Could the Election Be Over Before It Starts? - Political Hotsheet
Or, campaigns can know when to stop working a state and spend time in another. “In 2008, I knew that Obama had won the election a week before,” says Michael McDonald, a George Mason professor who has studied voter-mobilization techniques and used the same analysis the campaigns did. “We took a look at the early vote in Colorado. and it was implausible that McCain could come back.” (Obama officials hated this speculation because they worried it would suppress early turnout.)
As the daily vote tallies come in, campaigns know where to tailor their efforts: knocking on more doors in this neighborhood, sending a piece of direct mail about equal pay for women to that one, or just making people feel guilty. When we were by here last week, you said you’d vote. Some campaigns use a subtle form of coercion; they promise to stop calling and sending mail if people will just vote.

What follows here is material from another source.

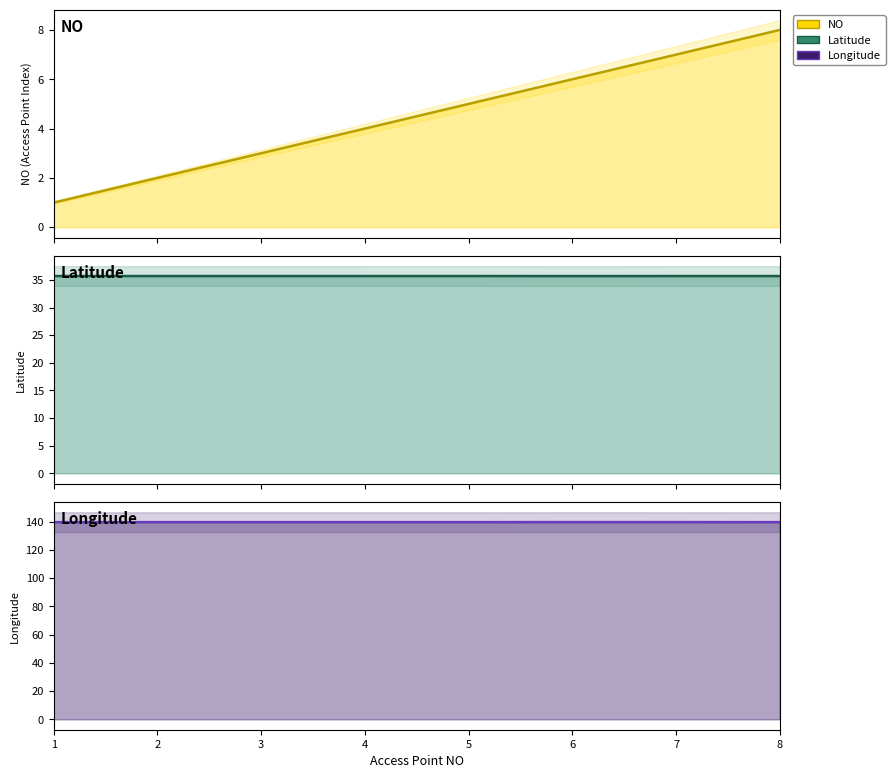

At which label is Longitude closest to 139?

2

One of the benefits of all of these techniques is that it helps a campaign feel in control of its own destiny. A lot of campaign work can feel disconnected, but if you can measure your list against the number of people who have voted, you know you’re getting somewhere. In some cases, this work could also be psychological make-work, wasting resources that could be used more productively. But campaigns have convinced themselves in the past few elections that they can squeeze enough new votes using certain techniques that it can make a difference. The Mitt Romney campaign worked the early vote so diligently ahead of the Florida Republican primary that it built the crucial firewall it needed against the advancing Newt Gingrich.

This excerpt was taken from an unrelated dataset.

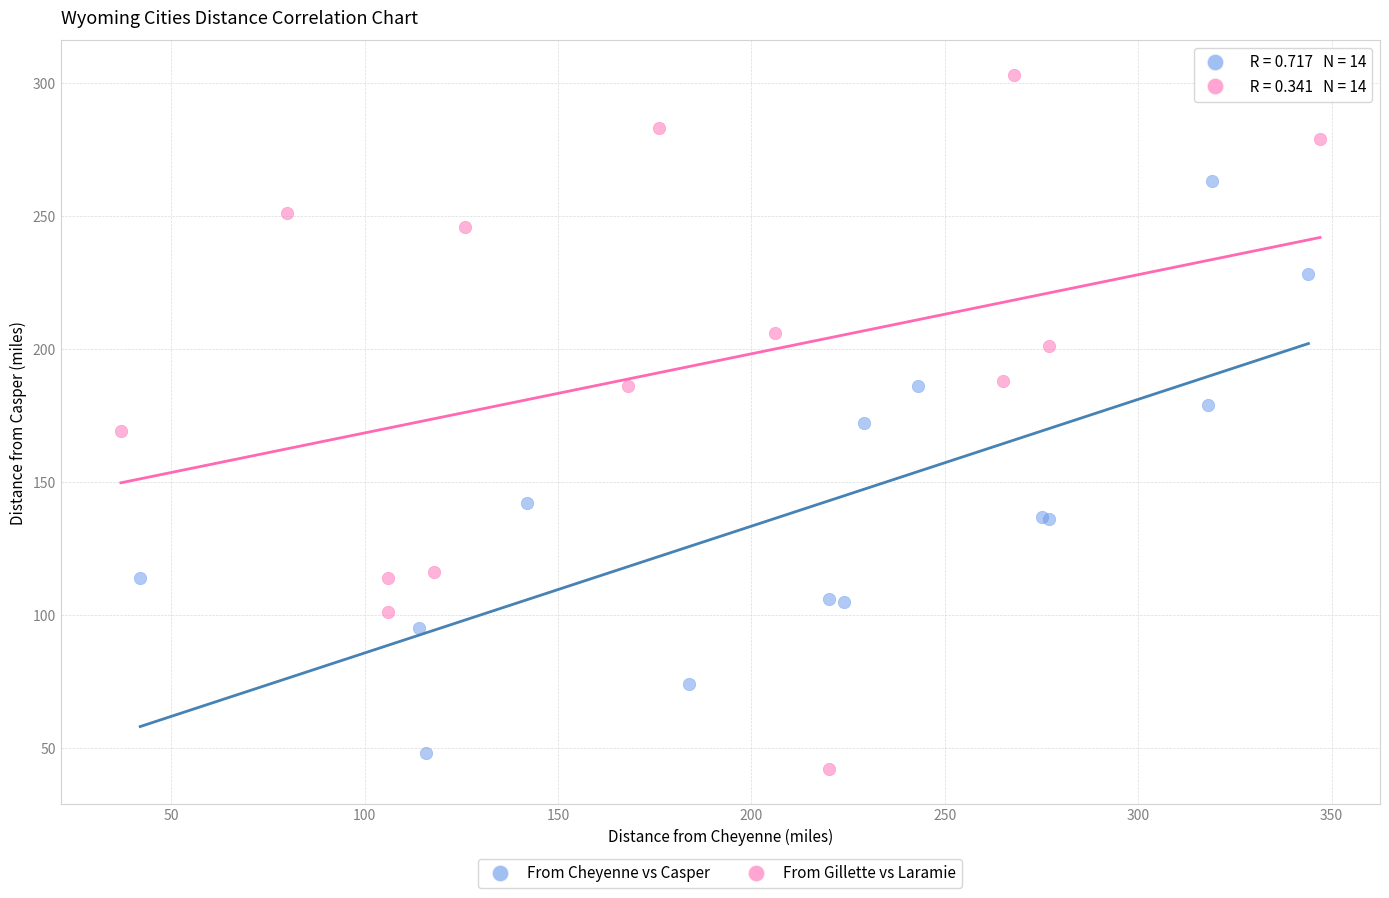

Which series has the largest Y range (max minus min)?

From Gillette vs Laramie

Banking votes early may change what used to be known as the October surprise—the late election phenomenon that favors one candidate. In the 2000 election, news broke just days before the election that George W. Bush had been arrested for driving while under the influence. His strategists say they saw a sharp drop-off in evangelical voters who would otherwise have been predisposed to voting for Bush. If those votes had been banked, the voters couldn’t have jumped ship.